Kawasan perbukitan lembah Kolang tumbuh subur ratusan pohon enau atau aren. Ada pun salah satu jenis produksi gula merah khas Desa Sompang Kolang adalah gola rebok atau gula semut.
Dikatakan gola rebok karena masyarakat setempat meraciknya khusus untuk dicampur dengan pangan lokal yang bernama rebok. Asal nama gola rebok terinspirasi dengan kemasan kuliner rebok.

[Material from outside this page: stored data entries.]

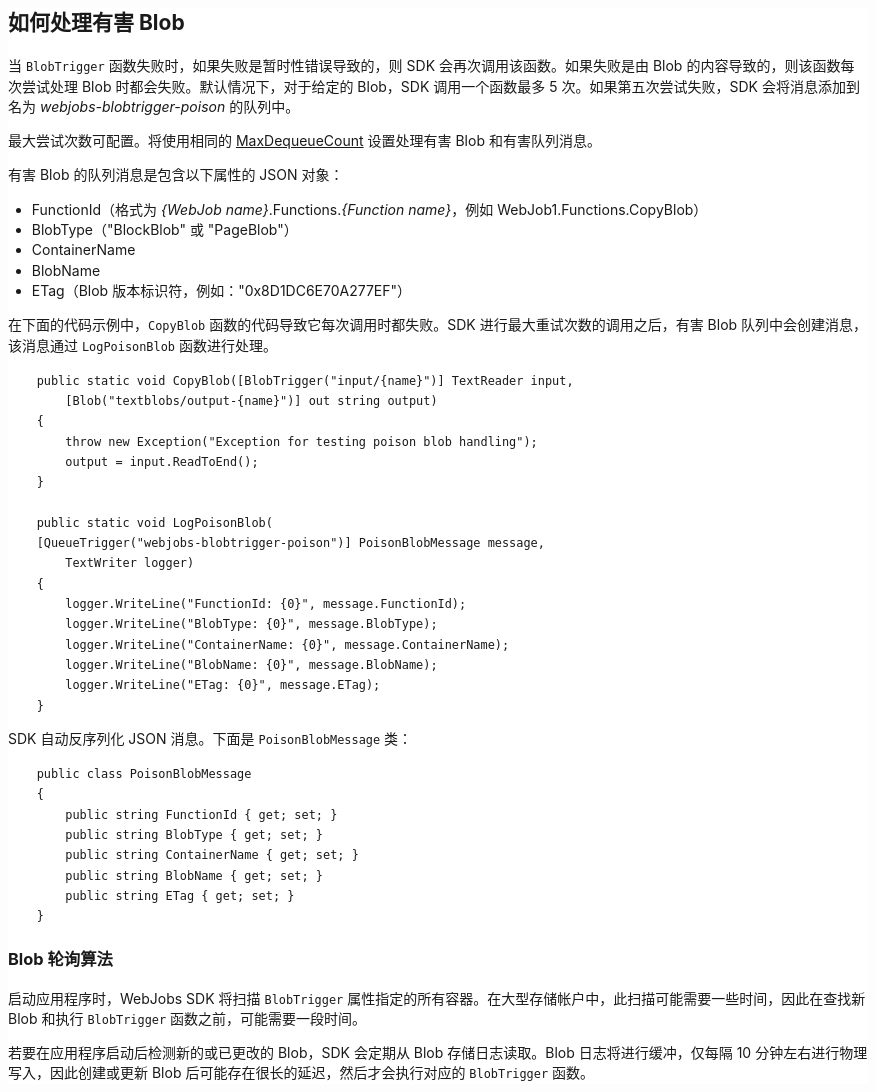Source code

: ## <a id="poison"></a> 如何处理有害 Blob

当 `BlobTrigger` 函数失败时，如果失败是暂时性错误导致的，则 SDK 会再次调用该函数。如果失败是由 Blob 的内容导致的，则该函数每次尝试处理 Blob 时都会失败。默认情况下，对于给定的 Blob，SDK 调用一个函数最多 5 次。如果第五次尝试失败，SDK 会将消息添加到名为 *webjobs-blobtrigger-poison* 的队列中。

最大尝试次数可配置。将使用相同的 [MaxDequeueCount](./websites-dotnet-webjobs-sdk-storage-queues-how-to.md#configqueue) 设置处理有害 Blob 和有害队列消息。

有害 Blob 的队列消息是包含以下属性的 JSON 对象：

* FunctionId（格式为 *{WebJob name}*.Functions.*{Function name}*，例如 WebJob1.Functions.CopyBlob）
* BlobType（"BlockBlob" 或 "PageBlob"）
* ContainerName
* BlobName
* ETag（Blob 版本标识符，例如："0x8D1DC6E70A277EF"）

在下面的代码示例中，`CopyBlob` 函数的代码导致它每次调用时都失败。SDK 进行最大重试次数的调用之后，有害 Blob 队列中会创建消息，该消息通过 `LogPoisonBlob` 函数进行处理。

		public static void CopyBlob([BlobTrigger("input/{name}")] TextReader input,
		    [Blob("textblobs/output-{name}")] out string output)
		{
		    throw new Exception("Exception for testing poison blob handling");
		    output = input.ReadToEnd();
		}
		
		public static void LogPoisonBlob(
		[QueueTrigger("webjobs-blobtrigger-poison")] PoisonBlobMessage message,
		    TextWriter logger)
		{
		    logger.WriteLine("FunctionId: {0}", message.FunctionId);
		    logger.WriteLine("BlobType: {0}", message.BlobType);
		    logger.WriteLine("ContainerName: {0}", message.ContainerName);
		    logger.WriteLine("BlobName: {0}", message.BlobName);
		    logger.WriteLine("ETag: {0}", message.ETag);
		}

SDK 自动反序列化 JSON 消息。下面是 `PoisonBlobMessage` 类：

		public class PoisonBlobMessage
		{
		    public string FunctionId { get; set; }
		    public string BlobType { get; set; }
		    public string ContainerName { get; set; }
		    public string BlobName { get; set; }
		    public string ETag { get; set; }
		}

### <a id="polling"></a> Blob 轮询算法

启动应用程序时，WebJobs SDK 将扫描 `BlobTrigger` 属性指定的所有容器。在大型存储帐户中，此扫描可能需要一些时间，因此在查找新 Blob 和执行 `BlobTrigger` 函数之前，可能需要一段时间。

若要在应用程序启动后检测新的或已更改的 Blob，SDK 会定期从 Blob 存储日志读取。Blob 日志将进行缓冲，仅每隔 10 分钟左右进行物理写入，因此创建或更新 Blob 后可能存在很长的延迟，然后才会执行对应的 `BlobTrigger` 函数。
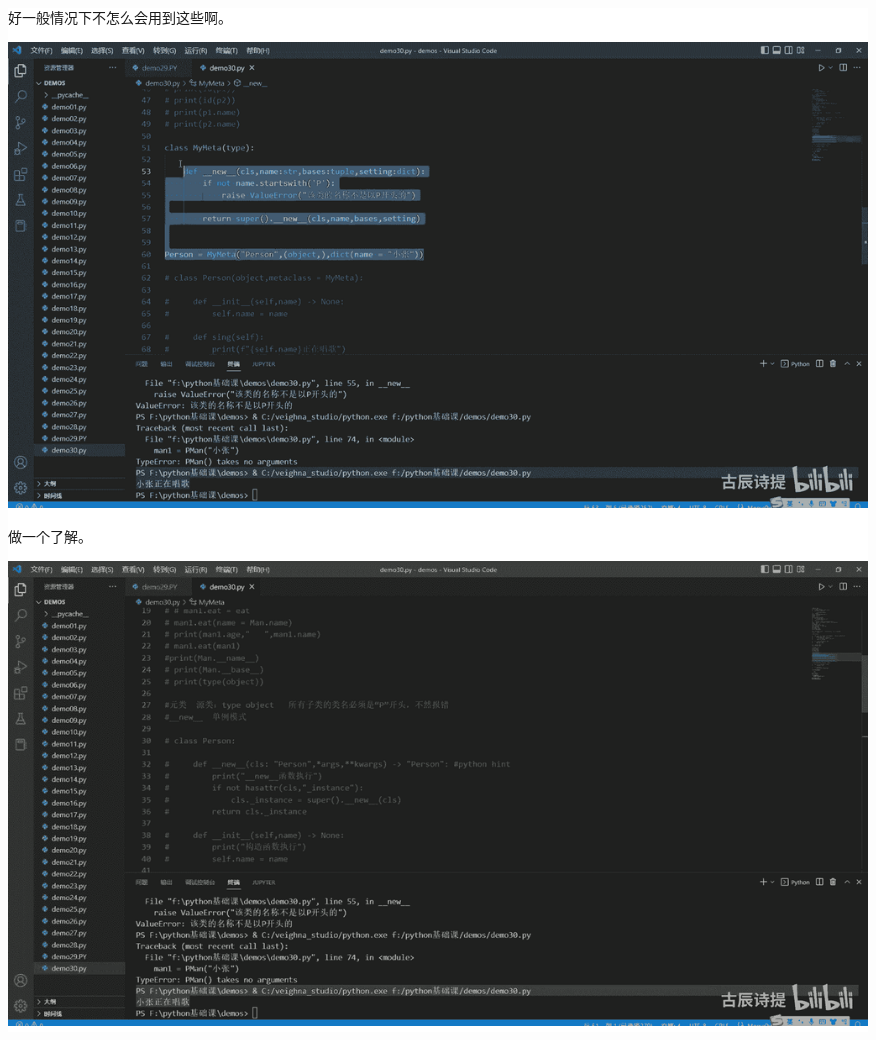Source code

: 好一般情况下不怎么会用到这些啊。

![](img/d8909fd1ca34b5fae41c866c8cd2c3ba_258.png)

做一个了解。

![](img/d8909fd1ca34b5fae41c866c8cd2c3ba_260.png)
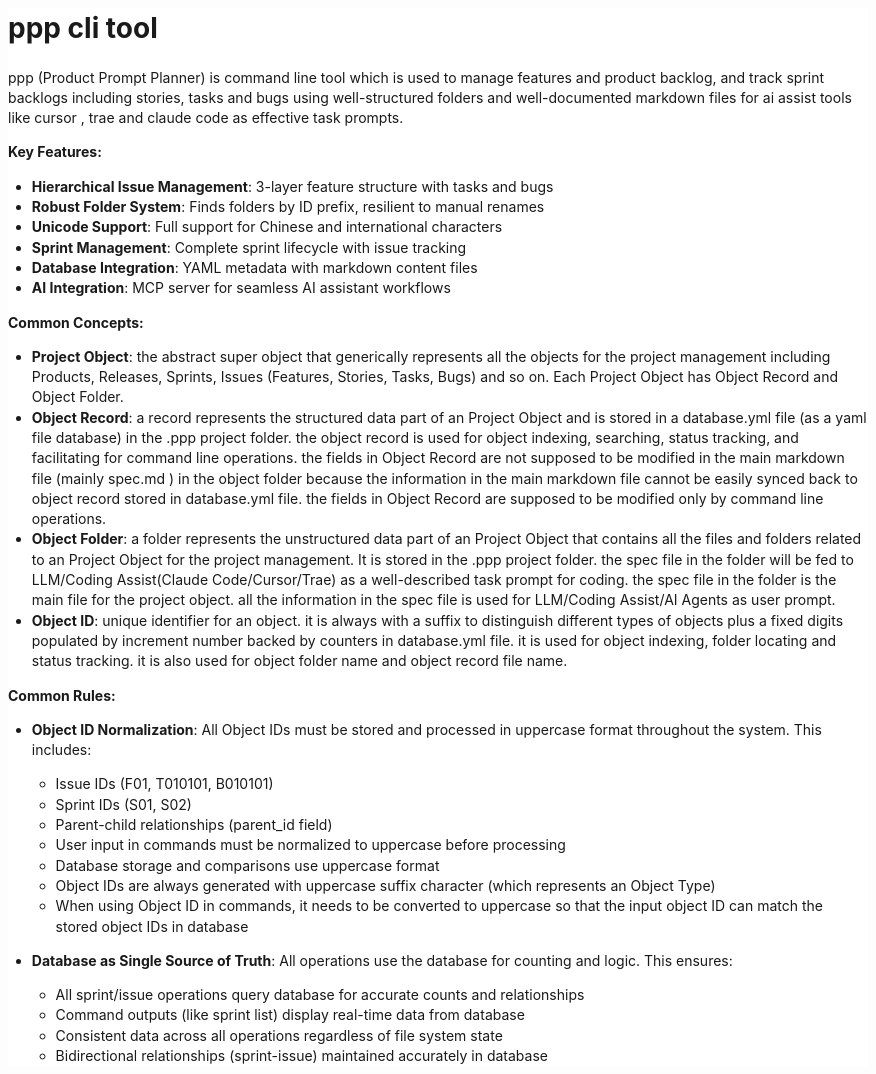 # ppp cli tool

ppp (Product Prompt Planner) is command line tool which is used to manage features and product backlog, and track sprint backlogs including stories, tasks and bugs using well-structured folders and well-documented markdown files for ai assist tools like cursor , trae and claude code as effective task prompts.

**Key Features:**
- **Hierarchical Issue Management**: 3-layer feature structure with tasks and bugs
- **Robust Folder System**: Finds folders by ID prefix, resilient to manual renames
- **Unicode Support**: Full support for Chinese and international characters
- **Sprint Management**: Complete sprint lifecycle with issue tracking
- **Database Integration**: YAML metadata with markdown content files
- **AI Integration**: MCP server for seamless AI assistant workflows

**Common Concepts:**
- **Project Object**: the abstract super object that generically represents all the objects for the project management including Products, Releases, Sprints, Issues (Features, Stories, Tasks, Bugs) and so on. Each Project Object has Object Record and Object Folder.
- **Object Record**: a record represents the structured data part of an Project Object and is stored in a database.yml file (as a yaml file database) in the .ppp project folder. the object record is used for object indexing, searching, status tracking, and facilitating for command line operations. the fields in Object Record are not supposed to be modified in the main markdown file (mainly spec.md ) in the object folder because the information in the main markdown file cannot be easily synced back to object record stored in database.yml file. the fields in Object Record are supposed to be modified only by command line operations.
- **Object Folder**: a folder represents the unstructured data part of an Project Object that contains all the files and folders related to an Project Object for the project management. It is stored in the .ppp project folder. the spec file in the folder will be fed to LLM/Coding Assist(Claude Code/Cursor/Trae) as a well-described task prompt for coding. the spec file in the folder is the main file for the project object. all the information in the spec file is used for LLM/Coding Assist/AI Agents as user prompt.
- **Object ID**: unique identifier for an object. it is always with a suffix to distinguish different types of objects plus a fixed digits populated by increment number backed by counters in database.yml file. it is used for object indexing, folder locating and status tracking. it is also used for object folder name and object record file name.

**Common Rules:**
- **Object ID Normalization**: All Object IDs must be stored and processed in uppercase format throughout the system. This includes:
  - Issue IDs (F01, T010101, B010101) 
  - Sprint IDs (S01, S02)
  - Parent-child relationships (parent_id field)
  - User input in commands must be normalized to uppercase before processing
  - Database storage and comparisons use uppercase format
  - Object IDs are always generated with uppercase suffix character (which represents an Object Type)
  - When using Object ID in commands, it needs to be converted to uppercase so that the input object ID can match the stored object IDs in database

- **Database as Single Source of Truth**: All operations use the database for counting and logic. This ensures:
  - All sprint/issue operations query database for accurate counts and relationships
  - Command outputs (like sprint list) display real-time data from database
  - Consistent data across all operations regardless of file system state
  - Bidirectional relationships (sprint-issue) maintained accurately in database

Dulu para perajin gola kolang membungkus gula merah dalam bentuk batangan. Orang Kolang menyebutnya gola rokot atau gola yang dibungkus dengan daun enau kering.
Seiring dengan perkembangan zaman, gola rebok ini agak susah ditemukan karena selain pohon enau yang kian punah juga karena harga jual yang tidak mengimbangi biaya produksinya.
Berangkat dari keprihatinan akan kondisi tersebut membuka mata anak muda Desa Sompang Kolang untuk melakukan inovasi penjualannya ke dalam bentuk kemasan yang menarik guna menaikkan harga jual dan memperluas jangkauan pasar.
Tahun 2017 mereka melakukan kemitraan dengan Pemerintah Desa Sompang Kolang, dan terbentuklah UKM Kolarek BUMDES Sompang Kolang dan produksi gula merah ini sebagai produk unggulan Bumdes.